Design and construction
- Architect: Guarino Guarini

= Modena Courthouse =

Building in Modena, Italy

The Modena Courthouse (Palazzo di Giustizia di Modena) is a judicial building located on Corso Canalgrande in Modena, Italy. The structure occupies part of the former convent of the Theatine Order, adjacent to the church of San Vincenzo, and has served as the seat of the local judiciary since the second half of the 20th century.

==History==
The current courthouse was originally constructed as part of the former convent of the Theatine Order, situated in the historic centre of Modena alongside the church of San Vincenzo. The convent complex was commissioned by the Theatines, who also promoted the construction of the adjacent church beginning in 1617, on the site of a 13th-century place of worship. While the construction of the church extended over a long period and was completed only in 1761, the design of the convent dates to 1675 and is attributed to Guarino Guarini, one of the most prominent Modenese architects of his time.
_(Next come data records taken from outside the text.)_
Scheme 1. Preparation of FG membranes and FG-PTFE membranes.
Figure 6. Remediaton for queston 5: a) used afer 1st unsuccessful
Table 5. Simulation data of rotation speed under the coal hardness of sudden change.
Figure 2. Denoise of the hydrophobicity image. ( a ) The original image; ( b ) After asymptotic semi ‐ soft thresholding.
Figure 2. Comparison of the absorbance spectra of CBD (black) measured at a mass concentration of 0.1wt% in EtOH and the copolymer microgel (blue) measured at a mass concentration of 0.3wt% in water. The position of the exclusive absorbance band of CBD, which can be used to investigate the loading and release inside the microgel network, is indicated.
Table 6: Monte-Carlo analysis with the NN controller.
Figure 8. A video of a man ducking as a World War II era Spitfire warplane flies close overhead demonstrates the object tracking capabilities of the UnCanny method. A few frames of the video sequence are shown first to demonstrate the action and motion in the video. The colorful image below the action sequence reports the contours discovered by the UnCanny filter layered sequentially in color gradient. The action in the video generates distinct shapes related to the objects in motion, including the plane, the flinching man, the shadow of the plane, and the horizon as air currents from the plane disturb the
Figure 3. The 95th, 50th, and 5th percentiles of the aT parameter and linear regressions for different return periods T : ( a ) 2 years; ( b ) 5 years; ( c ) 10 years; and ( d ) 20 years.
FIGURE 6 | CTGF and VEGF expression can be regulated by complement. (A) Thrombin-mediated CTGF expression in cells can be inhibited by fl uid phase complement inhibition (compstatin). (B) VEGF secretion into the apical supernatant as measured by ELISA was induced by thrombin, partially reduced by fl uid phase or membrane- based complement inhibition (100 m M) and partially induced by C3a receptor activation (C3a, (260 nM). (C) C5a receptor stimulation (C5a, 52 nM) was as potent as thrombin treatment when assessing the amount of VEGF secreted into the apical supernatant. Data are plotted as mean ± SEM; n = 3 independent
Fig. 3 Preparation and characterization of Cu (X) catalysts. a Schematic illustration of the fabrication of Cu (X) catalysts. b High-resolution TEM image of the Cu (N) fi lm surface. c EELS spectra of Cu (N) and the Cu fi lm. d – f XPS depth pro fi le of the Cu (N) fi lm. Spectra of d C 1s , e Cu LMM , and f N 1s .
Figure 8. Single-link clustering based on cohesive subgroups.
The convent remained the property of the Theatine Order until 1782, when the order was suppressed and expelled from the Duchy of Este. Its assets were transferred to the Opera Pia. After a brief period of approximately ten years under the Augustinians, the church continued to serve religious functions, while the convent building underwent repeated changes in use. During the Napoleonic era, the former convent was adapted for secular purposes and used as a warehouse, a military barracks, and accommodation for officers. In 1823, it was reassigned as a convitto legale, a residential college for students of law.

In the 1960s, the former Theatine convent underwent extensive renovation and was converted into the Modena Courthouse. This change of use followed the decision to demolish the previous courthouse in Piazza Grande, designed by Luigi Giacomelli, which had become inadequate due to spatial constraints and maintenance costs. After the sale and demolition of that building in 1963, and the construction of a new structure on the site designed by Gio Ponti, judicial functions were permanently transferred to the renovated convent.

==Description==
The principal surviving façade of the Modena Courthouse reflects a sober and restrained architectural language. It is horizontally divided into two main sections, each articulated by two different levels of windows. The larger, rectangular windows are framed and decorated with pediments, while the smaller, square windows are simpler in design. The central entrance is emphasized by a strongly projecting rectangular pediment bearing the coat of arms of the Theatines, a reminder of the building's original religious function.